Portfolio turnover remained low. I bought shares equivalent to 2.1% of my portfolio’s year-start value, and did not sell any shares.
Trading costs were kept modest. Dealing commissions, stamp duty, foreign-exchange costs and account-management fees net of interest received represented an aggregate 0.04% of my portfolio’s year-start value.
So here we go into 2023, with my current investments confirmed below:
My top eight holdings each represent at least 8% of my portfolio, and therefore all stand a good chance of influencing my 2023 result. And this year I do not start with an oversized position that could adversely dominate proceedings!
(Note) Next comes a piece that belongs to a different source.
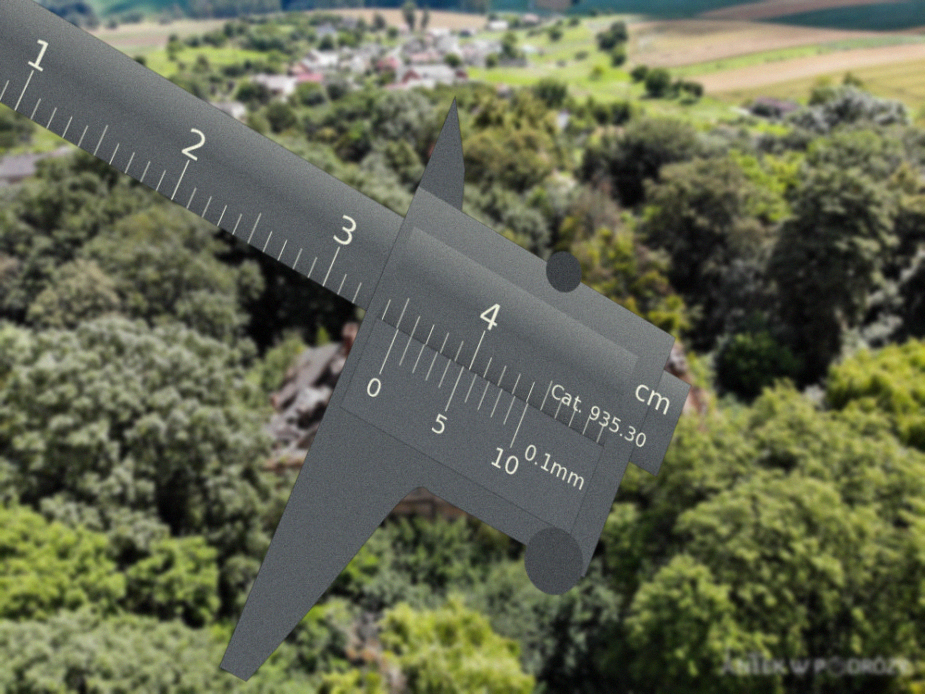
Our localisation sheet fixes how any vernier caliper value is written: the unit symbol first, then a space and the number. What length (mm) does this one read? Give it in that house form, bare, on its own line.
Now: mm 35.1
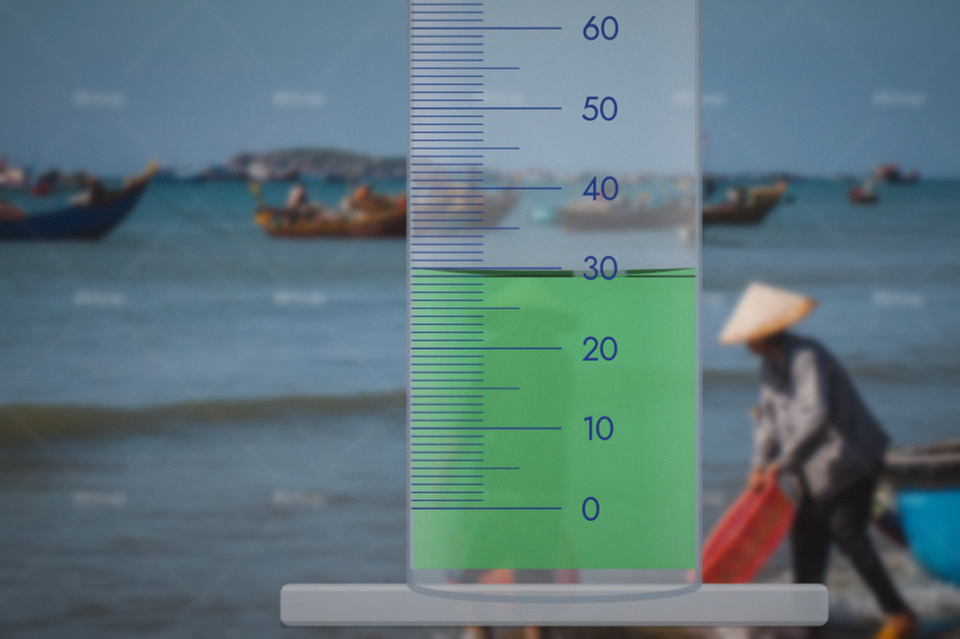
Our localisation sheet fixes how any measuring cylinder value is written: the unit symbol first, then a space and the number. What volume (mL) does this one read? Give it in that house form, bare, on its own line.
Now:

As usual I have no idea how the market will behave during the next twelve months. But I remain convinced that pinpointing smaller businesses that offer decent accounts, capable managers, respectable prospects and modest valuations remains a sensible long-term approach.
That said, this year’s portfolio review may one day prompt some strategic tweaking. I can’t ignore the encouraging income progress for example, and perhaps I may have more success tilting my stock-picking towards dividends. The companies I hold purely for capital gains — in particular System1, Tasty and Tristel — do seem more prone to suffer frustrating setbacks than others in my portfolio.
For now at least, I will gladly take any capital gains (and dividends!) to support a portfolio rebound during 2023!